» **TASK DESCRIPTION**
Could you rewrite the records so that every "Top" becomes "Back to top" and nothing else changes?
[[ INPUT RECORDS open ]]
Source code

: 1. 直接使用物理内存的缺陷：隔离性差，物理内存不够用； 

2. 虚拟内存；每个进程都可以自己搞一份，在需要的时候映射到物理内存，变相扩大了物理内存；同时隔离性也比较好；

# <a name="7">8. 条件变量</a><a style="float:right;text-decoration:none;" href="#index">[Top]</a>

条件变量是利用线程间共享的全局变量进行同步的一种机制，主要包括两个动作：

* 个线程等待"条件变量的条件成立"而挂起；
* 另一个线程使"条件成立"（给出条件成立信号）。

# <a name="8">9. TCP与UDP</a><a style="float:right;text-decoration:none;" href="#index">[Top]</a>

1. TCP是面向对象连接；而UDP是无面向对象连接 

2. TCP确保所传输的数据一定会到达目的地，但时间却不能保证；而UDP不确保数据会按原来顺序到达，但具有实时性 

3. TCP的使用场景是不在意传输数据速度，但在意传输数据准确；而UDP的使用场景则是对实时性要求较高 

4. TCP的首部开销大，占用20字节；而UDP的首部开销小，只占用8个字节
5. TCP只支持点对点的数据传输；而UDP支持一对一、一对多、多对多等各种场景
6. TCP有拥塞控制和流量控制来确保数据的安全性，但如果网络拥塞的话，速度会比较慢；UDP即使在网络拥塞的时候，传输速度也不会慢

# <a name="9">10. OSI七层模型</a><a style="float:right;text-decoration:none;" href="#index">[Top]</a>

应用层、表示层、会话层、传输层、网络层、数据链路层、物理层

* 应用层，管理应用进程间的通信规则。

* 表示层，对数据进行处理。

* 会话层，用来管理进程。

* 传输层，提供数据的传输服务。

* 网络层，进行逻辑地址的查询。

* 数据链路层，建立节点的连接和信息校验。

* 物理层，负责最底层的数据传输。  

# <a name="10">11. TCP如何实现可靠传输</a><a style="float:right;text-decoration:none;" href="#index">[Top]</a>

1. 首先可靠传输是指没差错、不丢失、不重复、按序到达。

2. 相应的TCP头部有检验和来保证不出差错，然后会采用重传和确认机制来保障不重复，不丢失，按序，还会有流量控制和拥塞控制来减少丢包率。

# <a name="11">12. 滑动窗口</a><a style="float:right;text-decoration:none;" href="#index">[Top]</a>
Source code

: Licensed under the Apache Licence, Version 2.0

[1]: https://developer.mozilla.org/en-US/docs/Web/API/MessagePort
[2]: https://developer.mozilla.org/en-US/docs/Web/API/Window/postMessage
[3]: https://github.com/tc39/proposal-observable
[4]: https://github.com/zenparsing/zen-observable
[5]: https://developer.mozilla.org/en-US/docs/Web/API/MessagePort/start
[[ INPUT RECORDS closed ]]
» **WRITTEN REPLY**
Source code

: 1. 直接使用物理内存的缺陷：隔离性差，物理内存不够用； 

2. 虚拟内存；每个进程都可以自己搞一份，在需要的时候映射到物理内存，变相扩大了物理内存；同时隔离性也比较好；

# <a name="7">8. 条件变量</a><a style="float:right;text-decoration:none;" href="#index">[Back to top]</a>

条件变量是利用线程间共享的全局变量进行同步的一种机制，主要包括两个动作：

* 个线程等待"条件变量的条件成立"而挂起；
* 另一个线程使"条件成立"（给出条件成立信号）。

# <a name="8">9. TCP与UDP</a><a style="float:right;text-decoration:none;" href="#index">[Back to top]</a>

1. TCP是面向对象连接；而UDP是无面向对象连接 

2. TCP确保所传输的数据一定会到达目的地，但时间却不能保证；而UDP不确保数据会按原来顺序到达，但具有实时性 

3. TCP的使用场景是不在意传输数据速度，但在意传输数据准确；而UDP的使用场景则是对实时性要求较高 

4. TCP的首部开销大，占用20字节；而UDP的首部开销小，只占用8个字节
5. TCP只支持点对点的数据传输；而UDP支持一对一、一对多、多对多等各种场景
6. TCP有拥塞控制和流量控制来确保数据的安全性，但如果网络拥塞的话，速度会比较慢；UDP即使在网络拥塞的时候，传输速度也不会慢

# <a name="9">10. OSI七层模型</a><a style="float:right;text-decoration:none;" href="#index">[Back to top]</a>

应用层、表示层、会话层、传输层、网络层、数据链路层、物理层

* 应用层，管理应用进程间的通信规则。

* 表示层，对数据进行处理。

* 会话层，用来管理进程。

* 传输层，提供数据的传输服务。

* 网络层，进行逻辑地址的查询。

* 数据链路层，建立节点的连接和信息校验。

* 物理层，负责最底层的数据传输。  

# <a name="10">11. TCP如何实现可靠传输</a><a style="float:right;text-decoration:none;" href="#index">[Back to top]</a>

1. 首先可靠传输是指没差错、不丢失、不重复、按序到达。

2. 相应的TCP头部有检验和来保证不出差错，然后会采用重传和确认机制来保障不重复，不丢失，按序，还会有流量控制和拥塞控制来减少丢包率。

# <a name="11">12. 滑动窗口</a><a style="float:right;text-decoration:none;" href="#index">[Back to top]</a>
Source code

: Licensed under the Apache Licence, Version 2.0

[1]: https://developer.mozilla.org/en-US/docs/Web/API/MessagePort
[2]: https://developer.mozilla.org/en-US/docs/Web/API/Window/postMessage
[3]: https://github.com/tc39/proposal-observable
[4]: https://github.com/zenparsing/zen-observable
[5]: https://developer.mozilla.org/en-US/docs/Web/API/MessagePort/start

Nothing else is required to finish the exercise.